Recent reports from the European Spaceflight newsletter reveal a disconcerting development—two vital propellant tanks from the fourth stage of the Vega rocket, powered by dimethylhydrazine and nitrogen tetroxide fuel, went missing earlier this year.
Although there’s been a subsequent discovery of the propellant tanks, the condition in which they were found raises alarms. According to the newsletter, the tanks were recovered in a crushed state, alongside metal scraps in a landfill. This poses a substantial challenge for Avio, given that this launch marks the end of the Vega rocket’s service, and the production lines for this specific hardware are already closed.
The imminent mission involves launching the 1,250-kg BIOMASS satellite for the European Space Agency. This pivotal satellite mission aims to utilize a P-band synthetic aperture radar to monitor Earth’s forests’ health and track changes over time. Valued at over $200 million, the satellite’s launch hangs in the balance due to the compromised state of the propellant tanks.
A rocket with lots of problems
The Vega rocket, introduced in 2012, was designed for missions like the BIOMASS satellite. With a lift capacity of just over 2 metric tons to low-Earth orbit, it sits between small-lift and medium-lift rockets in terms of power. However, the Vega rocket faces challenges, particularly in terms of cost and reliability.
Priced at approximately $35 million to $40 million per launch, it struggles to compete with newer, cost-effective small launch companies and the more reliable Falcon 9.
Reliability concerns further compound the challenges for Vega, with two failures in its last seven launches and a lifetime failure rate of 10 percent across 21 launches.
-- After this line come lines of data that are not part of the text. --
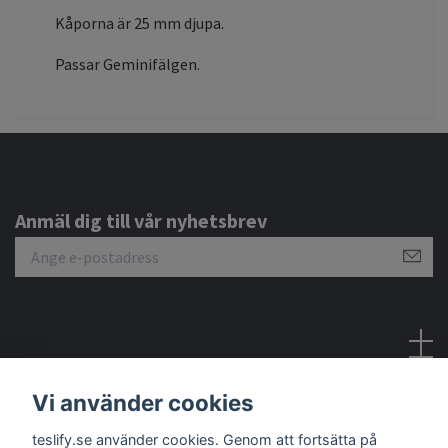
Kåporna är 25 mm djupa.
Passar Geminifälgen.
Anmäl dig till vår nyhetsbrev
Sociala medier
Vi använder cookies
teslify.se använder cookies. Genom att fortsätta på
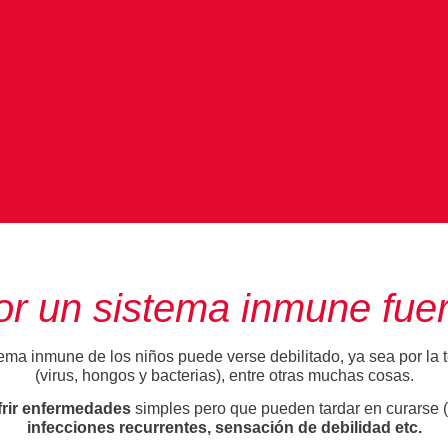
or un sistema inmune fuer
ma inmune de los niños puede verse debilitado, ya sea por la te
(virus, hongos y bacterias), entre otras muchas cosas.
frir enfermedades
simples pero que pueden tardar en curarse (ej
infecciones recurrentes, sensación de debilidad etc.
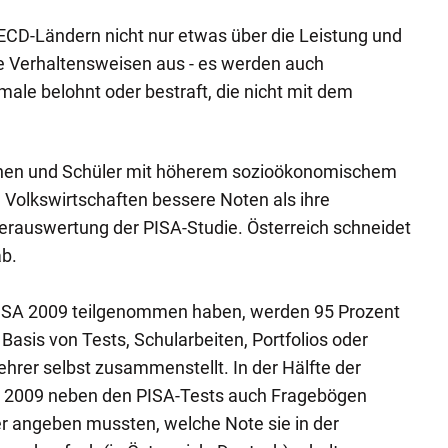
ECD-Ländern nicht nur etwas über die Leistung und
Verhaltensweisen aus - es werden auch
le belohnt oder bestraft, die nicht mit dem
n und Schüler mit höherem sozioökonomischem
d Volkswirtschaften bessere Noten als ihre
derauswertung der PISA-Studie. Österreich schneidet
ab.
 PISA 2009 teilgenommen haben, werden 95 Prozent
 Basis von Tests, Schularbeiten, Portfolios oder
Lehrer selbst zusammenstellt. In der Hälfte der
 2009 neben den PISA-Tests auch Fragebögen
ler angeben mussten, welche Note sie in der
In response to these issues, Avio developed the Vega C rocket, offering increased lift capacity and reliability at a comparable price. Despite a successful debut in 2022, the second mission in December 2022 faced a second-stage failure, delaying the Vega C’s return to flight until at least a year from now.
The ongoing troubles with the Vega C rocket leave the European Space Agency with limited options for launching its BIOMASS satellite in the near term. The Ariane 6 rocket, set to debut in at least six months, presents a costly alternative with a lengthy backlog. Turning to SpaceX and its Falcon 9 is also doubtful.
Is there a solution?
To navigate this challenging situation, Avio is exploring two options, as reported by European Spaceflight.
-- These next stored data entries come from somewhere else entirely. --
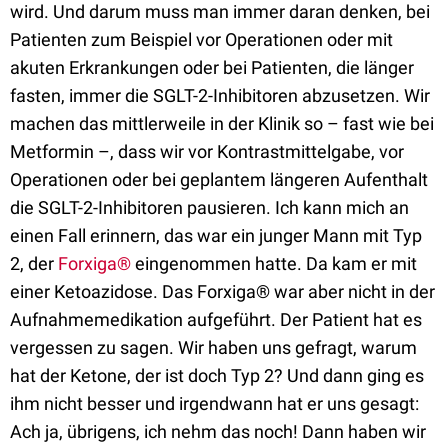
wird.
Und darum muss man immer daran denken, bei
Patienten zum Beispiel vor Operationen oder mit
akuten Erkrankungen oder bei Patienten, die länger
fasten, immer
die SGLT-2-Inhibitoren abzusetzen.
Wir
machen das mittlerweile in der Klinik so – fast wie bei
Metformin –, dass wir vor Kontrastmittelgabe, vor
Operationen oder bei geplantem längeren Aufenthalt
die
SGLT-2-Inhibitoren pausieren.
Ich kann mich an
einen Fall erinnern, das war ein junger Mann mit Typ
2, der
Forxiga®
eingenommen hatte.
Da kam er mit
einer Ketoazidose. D
as Forxiga® war aber nicht in der
Aufnahmemedikation
a
ufgeführt. Der Patient hat es
vergessen
zu sagen. Wir haben uns gefragt, warum
hat der Ketone, der ist doch Typ 2? Und dann ging es
ihm nicht besser und irgendwann hat er uns gesagt:
Ach ja, übrigens, ich nehm das noch! Dann haben wir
The first involves utilizing old propellant tanks originally built for qualification tests of the Avio rocket over a decade ago. While engineers have reservations about their integrity due to age and the lack of intended flight, the company could subject two of these tanks to re-qualification tests for potential use in the launch.
The second option involves modifying the upper stage used by the Vega C rocket for compatibility with the original Vega rocket. However, uncertainties arise as the new AVUM+ upper stage was not initially intended for the original Vega rocket, raising questions about the European Space Agency’s willingness to endorse such a makeshift solution, which would basically be a test launch, for its valuable satellite launch.
The fate of the BIOMASS satellite mission now hangs in the balance as Avio navigates these intricate challenges in the twilight of the Vega rocket’s career.